*** Begin section ***

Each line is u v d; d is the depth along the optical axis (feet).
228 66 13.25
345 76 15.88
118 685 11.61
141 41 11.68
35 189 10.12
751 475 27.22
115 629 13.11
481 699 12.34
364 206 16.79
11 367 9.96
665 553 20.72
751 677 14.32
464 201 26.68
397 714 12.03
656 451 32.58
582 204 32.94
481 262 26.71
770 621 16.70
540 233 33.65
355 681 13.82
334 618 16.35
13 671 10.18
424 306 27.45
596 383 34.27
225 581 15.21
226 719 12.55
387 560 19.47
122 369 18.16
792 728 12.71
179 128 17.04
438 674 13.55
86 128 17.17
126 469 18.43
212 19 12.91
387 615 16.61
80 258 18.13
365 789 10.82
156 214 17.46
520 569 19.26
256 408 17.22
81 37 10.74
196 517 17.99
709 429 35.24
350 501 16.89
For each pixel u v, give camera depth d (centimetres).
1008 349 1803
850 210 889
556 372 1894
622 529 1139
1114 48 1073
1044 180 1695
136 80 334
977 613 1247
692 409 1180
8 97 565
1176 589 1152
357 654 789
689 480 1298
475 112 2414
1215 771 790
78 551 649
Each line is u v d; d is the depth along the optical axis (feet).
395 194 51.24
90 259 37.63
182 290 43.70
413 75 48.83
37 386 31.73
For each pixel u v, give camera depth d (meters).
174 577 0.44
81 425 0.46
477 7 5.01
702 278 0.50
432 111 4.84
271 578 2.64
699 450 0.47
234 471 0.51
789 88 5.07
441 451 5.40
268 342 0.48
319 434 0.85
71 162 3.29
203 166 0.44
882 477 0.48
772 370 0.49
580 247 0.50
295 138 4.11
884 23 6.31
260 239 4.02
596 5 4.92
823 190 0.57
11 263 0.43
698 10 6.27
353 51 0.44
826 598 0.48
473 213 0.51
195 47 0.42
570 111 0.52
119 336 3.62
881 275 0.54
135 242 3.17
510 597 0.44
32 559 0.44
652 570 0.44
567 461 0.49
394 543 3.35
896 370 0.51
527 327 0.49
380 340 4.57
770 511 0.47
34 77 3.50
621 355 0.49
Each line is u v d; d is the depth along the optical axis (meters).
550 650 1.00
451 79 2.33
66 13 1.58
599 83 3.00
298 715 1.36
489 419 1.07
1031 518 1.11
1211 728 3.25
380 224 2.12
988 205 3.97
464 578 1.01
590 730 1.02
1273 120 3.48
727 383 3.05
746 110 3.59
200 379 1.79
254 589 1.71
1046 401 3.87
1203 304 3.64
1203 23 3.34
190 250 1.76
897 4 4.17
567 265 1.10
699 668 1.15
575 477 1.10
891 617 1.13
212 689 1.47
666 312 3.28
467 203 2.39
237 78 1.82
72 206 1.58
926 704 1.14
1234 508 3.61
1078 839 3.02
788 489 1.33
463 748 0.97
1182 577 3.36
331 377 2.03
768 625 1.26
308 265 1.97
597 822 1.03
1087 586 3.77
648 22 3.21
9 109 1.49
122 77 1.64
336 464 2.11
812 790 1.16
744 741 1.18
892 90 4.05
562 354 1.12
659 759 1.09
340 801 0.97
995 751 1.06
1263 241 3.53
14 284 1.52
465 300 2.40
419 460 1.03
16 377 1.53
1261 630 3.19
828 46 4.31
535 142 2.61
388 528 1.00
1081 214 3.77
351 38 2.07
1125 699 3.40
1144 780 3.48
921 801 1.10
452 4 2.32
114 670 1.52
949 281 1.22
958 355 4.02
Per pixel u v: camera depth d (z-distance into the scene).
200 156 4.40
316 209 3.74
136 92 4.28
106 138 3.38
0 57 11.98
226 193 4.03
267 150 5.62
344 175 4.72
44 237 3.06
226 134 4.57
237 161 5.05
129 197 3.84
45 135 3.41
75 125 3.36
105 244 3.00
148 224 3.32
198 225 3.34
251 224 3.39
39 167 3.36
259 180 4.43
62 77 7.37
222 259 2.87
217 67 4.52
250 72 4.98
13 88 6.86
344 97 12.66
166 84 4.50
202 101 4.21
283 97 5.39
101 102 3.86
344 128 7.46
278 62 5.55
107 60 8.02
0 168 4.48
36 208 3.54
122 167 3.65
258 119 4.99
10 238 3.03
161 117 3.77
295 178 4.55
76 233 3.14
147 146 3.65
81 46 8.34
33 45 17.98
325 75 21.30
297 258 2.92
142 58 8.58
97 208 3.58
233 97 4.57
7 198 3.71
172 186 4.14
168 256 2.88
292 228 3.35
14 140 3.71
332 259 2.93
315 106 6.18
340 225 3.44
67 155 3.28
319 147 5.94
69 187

*** End section ***

Your goal
What lines in the listing contain "give"? Copy them all.

Solution for this task
For each pixel u v, give camera depth d (centimetres).
For each pixel u v, give camera depth d (meters).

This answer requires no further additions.